Online Vector Scheduling and Generalized Load Balancing

Online Vector Scheduling and Generalized Load Balancing

We give a polynomial time reduction from vector scheduling problem (VS) to generalized load balancing problem (GLB). This reduction gives the first non-trivial online algorithm for VS where vectors come in an online fashion. The online algorithm is very simple in that each vector only needs to minimize the $L_{\ln(md)}$ norm of the resulting load when it comes, where $m$ is the number of partitions and $d$ is the dimension of vectors. It has an approximation bound of $e\log(md)$, which is in $O(\ln(md))$, so it also improves the $O(\ln^2d)$ bound of the existing polynomial time algorithm for VS. Additionally, the reduction shows that GLB does not have constant approximation algorithms that run in polynomial time unless $P=NP$.


💡 Research Summary

The paper establishes a deep connection between the Vector Scheduling (VS) problem and the Generalized Load Balancing (GLB) problem, and leverages this relationship to design the first non‑trivial online algorithm for VS. The authors begin by formally defining VS: given $m$ partitions (or machines) and a set of $d$‑dimensional vectors, each vector must be assigned to a single partition so that the maximum over all dimensions of the total load on any partition (the $L_{\infty}$ norm) is minimized. Prior work showed VS to be NP‑hard and provided only a polynomial‑time $O(\log^{2}d)$‑approximation, with no meaningful online results.

Next, the GLB problem is introduced. In GLB we have $m$ machines and $n$ jobs; each job carries a $d$‑dimensional load vector. Assigning a job to a machine adds its load component‑wise to that machine’s load vector, and the objective is again to minimize the $L_{\infty}$ of all machine load vectors. Although the formulation looks similar to VS, GLB treats jobs and load types as separate entities.

The core technical contribution is a polynomial‑time reduction from any VS instance to an equivalent GLB instance. The reduction maps each VS partition to a GLB machine and each vector dimension to a GLB load type. Every VS vector becomes a single GLB job whose $d$ load components are exactly the vector’s coordinates. Under this mapping, any feasible assignment in VS corresponds one‑to‑one with a feasible assignment in GLB, and the objective values are identical. The transformation runs in $O(m d + n d)$ time, thus preserving polynomial‑time tractability.

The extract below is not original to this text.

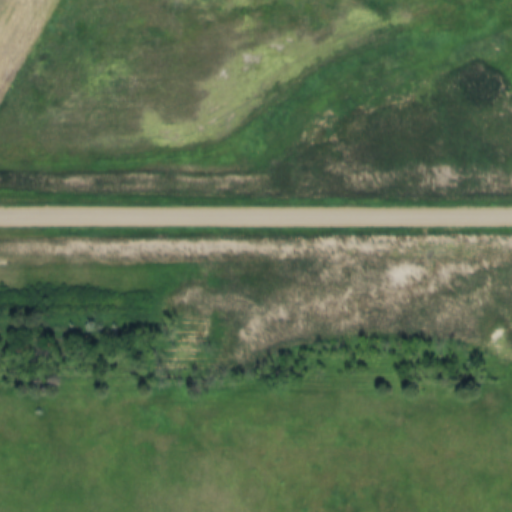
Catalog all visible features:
road: (256, 215)
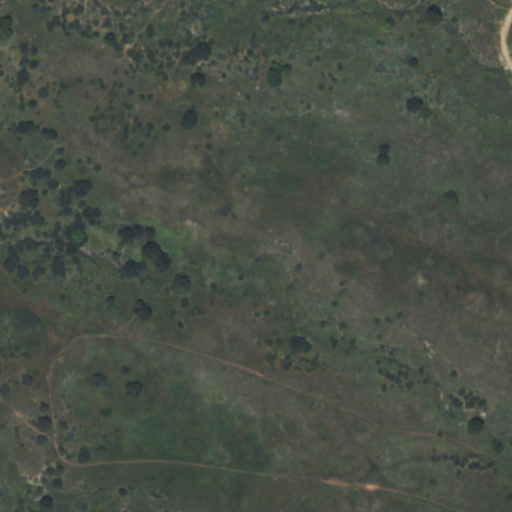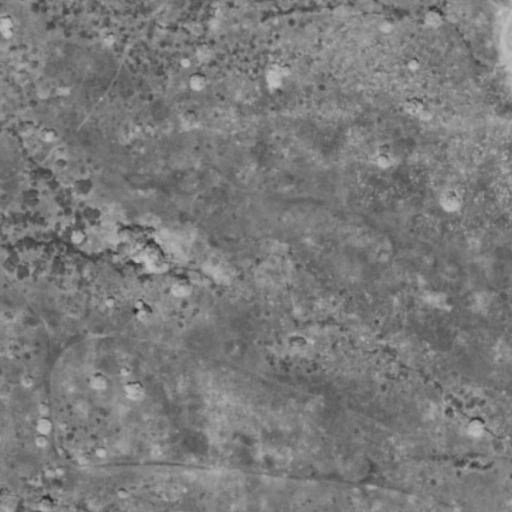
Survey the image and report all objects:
road: (501, 40)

Having established equivalence, the authors propose a remarkably simple online algorithm for VS (and, by reduction, for GLB). When a new vector arrives, the algorithm computes for each partition the $L_{p}$ norm of its current load vector, where $p = \ln(m d)$. The vector is placed on the partition that yields the smallest $L_{p}$ value. The choice of $p$ is crucial: as $p$ grows, $L_{p}$ approaches $L_{\infty}$, yet $p = \ln(m d)$ is small enough to keep the computation cheap while still providing a strong bound.

Through a careful analysis that exploits properties of $L_{p}$ norms, the monotonicity of the logarithm, and the inequality $L_{\infty} \le L_{p} \le d^{1/p} L_{\infty}$, the authors prove that the online greedy rule incurs at most an $e \log(m d)$ factor over the offline optimum. Here $e$ is the base of the natural logarithm. Consequently, the algorithm achieves an $O(\log(m d))$ approximation ratio, improving on the previous $O(\log^{2} d)$ bound for any polynomial‑time method. The improvement is especially pronounced when the number of partitions $m$ is constant or much smaller than $d$, yielding an approximation that is essentially logarithmic in the problem size.

Finally, the reduction yields a hardness result for GLB. If GLB admitted a constant‑factor polynomial‑time approximation, then, via the reduction, VS would also admit such an algorithm, contradicting known $P \neq NP$‑based inapproximability results for VS. Therefore, GLB cannot have a constant‑factor polynomial‑time approximation unless $P = NP$. This establishes GLB as at least as hard to approximate as VS.

In summary, the paper makes three major contributions: (1) a clean, polynomial‑time reduction from VS to GLB, (2) a simple yet powerful online algorithm for VS with an $e\log(m d)$ approximation guarantee, and (3) a proof that GLB inherits the same approximation hardness as VS. The work advances both the theoretical understanding of multidimensional scheduling problems and provides a practical algorithmic tool for online settings where jobs (vectors) arrive sequentially.